APPEAL TO ‘CHANGE THE HEARTS’

The visit was not completely without empathy. While Trump dodged questions about systemic racism and problems in policing, he did say that he felt “terribly for anybody who goes through that,” referring to the police shooting, and that he was honored to meet with the co-pastors of Blake’s mother, the only two Black people at Trump’s round-table.
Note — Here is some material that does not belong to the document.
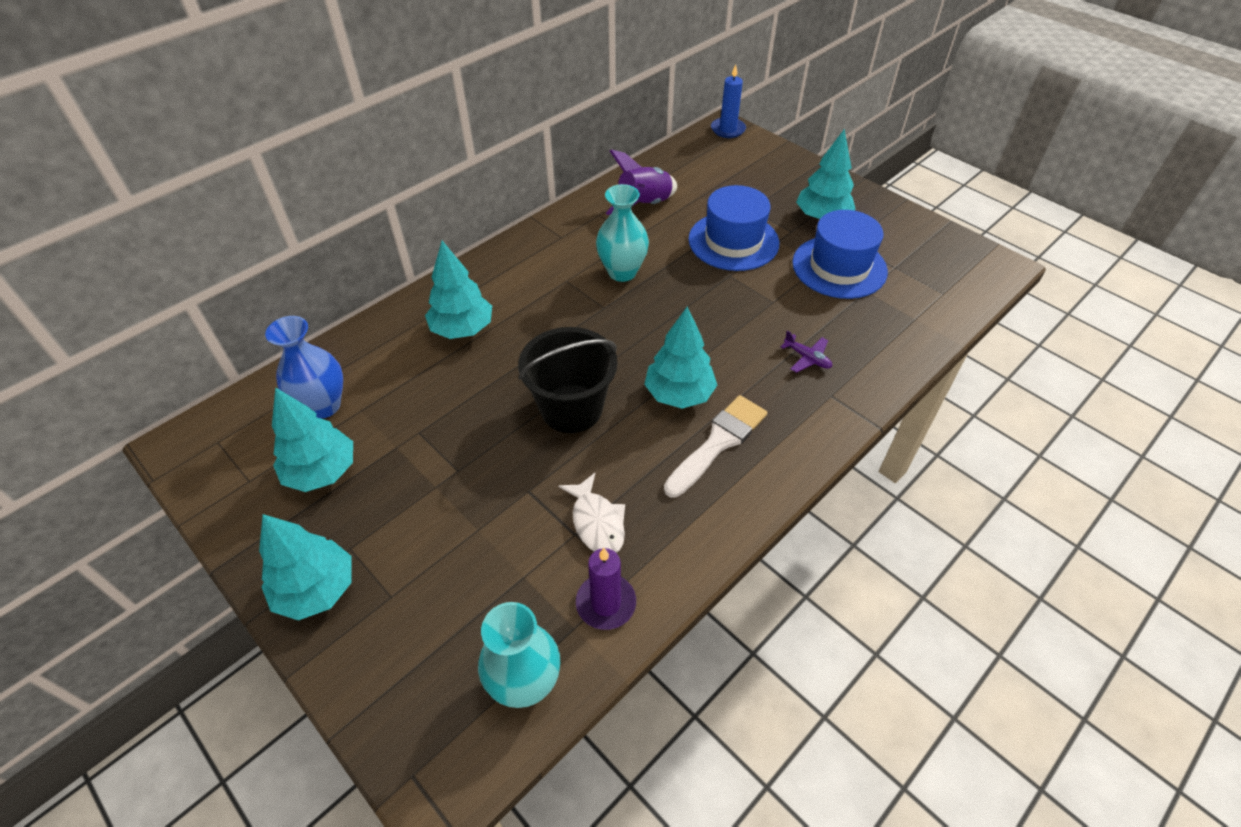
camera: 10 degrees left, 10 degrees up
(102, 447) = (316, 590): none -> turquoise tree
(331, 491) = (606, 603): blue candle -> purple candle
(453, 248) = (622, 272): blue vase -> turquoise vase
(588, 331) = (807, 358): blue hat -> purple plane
Pastor James Ward appealed for greater efforts to “change the hearts of people” and bring healing and peace to the community, while his wife and co-pastor Sharon Ward said, “I think it’s important to have Black people at the table to help solve the problem.”

The state’s Democratic governor and the city’s Democratic mayor both had urged Trump not to visit so as to avoid inflaming tensions and allow citizens to heal. But when he showed up, the president pledged $1 million in federal support to Kenosha law enforcement, $4 million to small businesses, and $42 million to public safety statewide, contrasting that with leftist calls to “defund the police.”

Much of the country has rallied to the side of civil rights since George Floyd, a Black man, died on May 25 after a white police officer knelt on his neck. The country was reckoning with that case when Blake was shot as he entered his car on Aug. 23.

Kenosha has become one of the flash-point cities where anti-racist demonstrators have clashed with Trump supporters who have converged on protest sites, sometimes openly carrying arms while vowing to protect property from looters.

A 17-year-old Trump supporter has been charged with killing two people and wounding another with a semi-automatic rifle in Kenosha. Trump defended the white teenager, who faces six criminal counts, and declined to condemn violence from his supporters.

But in Portland, Oregon, site of three months of nightly protests that have often turned violent, a Trump supporter was shot dead on Saturday and the president lamented that “they executed a man in the street.”

The president took credit for restoring peace in Kenosha since National Guard and federal law enforcement reinforcements were sent in. Although Wisconsin Governor Tony Evers called in more National Guard troops on his own authority, Trump did send in about 200 federal law enforcement officials.